--- RECORDS SHOWN Enclosed Below ---
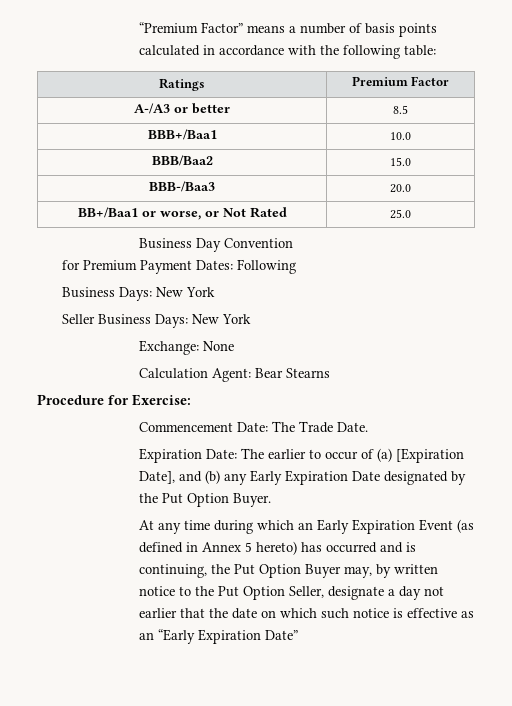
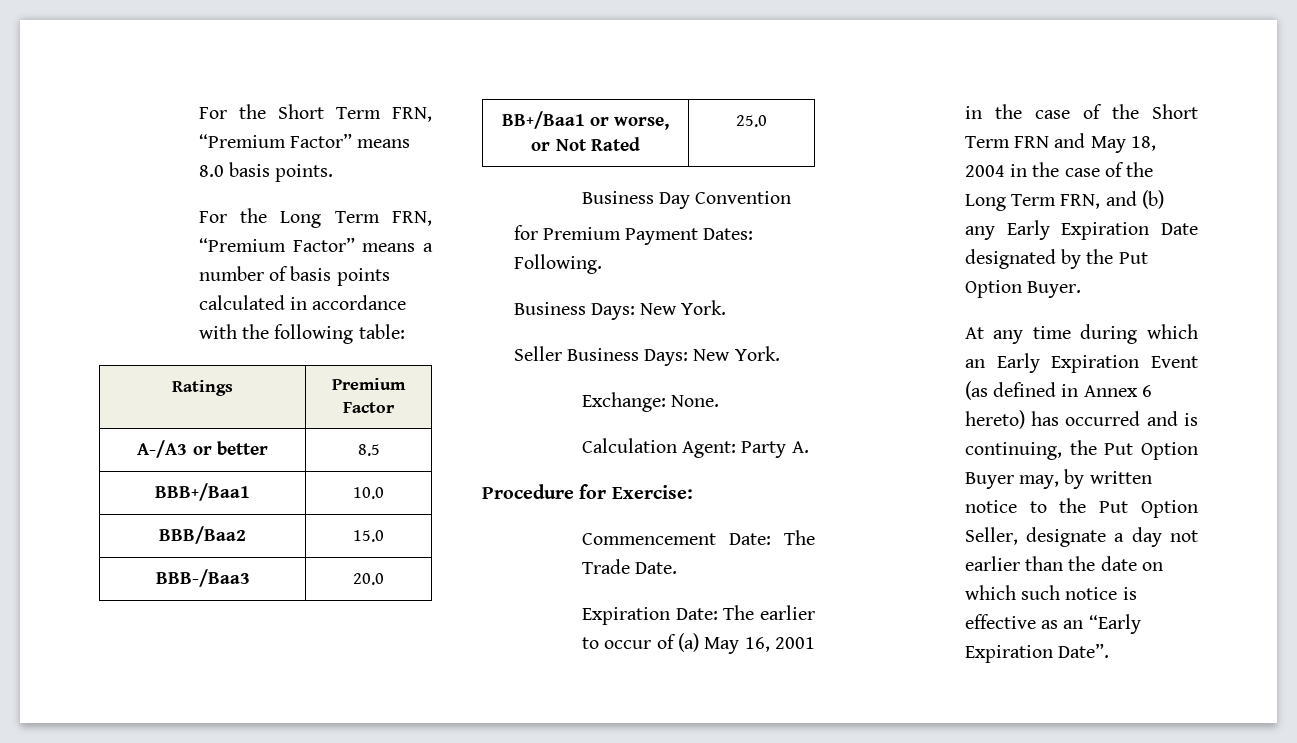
(138, 28) none -> [198,104,432,122] [198,133,411,148] [198,162,334,182] [198,208,432,228] For the Short Term FRN, “Premium Factor” means 8.0 basis points. // For the Long Term FRN,
[237,259,297,274] [62,287,216,301] Following // Business Days: New York -> [513,254,602,274] [513,300,727,320] Following. // Business Days: New York.
[222,314,252,324] [138,340,234,355] York // Exchange: None -> [734,346,780,361] [581,392,720,412] York. // Exchange: None.
[254,368,330,378] Bear Stearns -> [741,441,809,458] Party A.
[395,448,464,463] [138,471,175,484] [Expiration Date], -> [704,637,815,654] [964,104,1198,119] [964,133,1156,153] [964,162,1154,177] [964,194,1101,211] May 16, 2001 in the case of the Short Term FRN and May 18, 2004 in the case of the Long Term FRN,
[244,542,252,552] 5 -> [1141,385,1152,397] 6
[179,608,205,618] that -> [1025,556,1064,571] than
[264,630,298,640] Date” -> [1058,643,1110,658] Date”.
--- End of Enclosed RECORDS SHOWN ---
WHAT IS EXPECTED:
With the line that has "[237,259,297,274] [62,287,216,301] Following" as the first and the line that has "[244,542,252,552] 5 -> [1141,385,1152,397] 6" as the last, repeat exactly that run of lines above and no more.

RESPONSE FOR THIS EXERCISE:
[237,259,297,274] [62,287,216,301] Following // Business Days: New York -> [513,254,602,274] [513,300,727,320] Following. // Business Days: New York.
[222,314,252,324] [138,340,234,355] York // Exchange: None -> [734,346,780,361] [581,392,720,412] York. // Exchange: None.
[254,368,330,378] Bear Stearns -> [741,441,809,458] Party A.
[395,448,464,463] [138,471,175,484] [Expiration Date], -> [704,637,815,654] [964,104,1198,119] [964,133,1156,153] [964,162,1154,177] [964,194,1101,211] May 16, 2001 in the case of the Short Term FRN and May 18, 2004 in the case of the Long Term FRN,
[244,542,252,552] 5 -> [1141,385,1152,397] 6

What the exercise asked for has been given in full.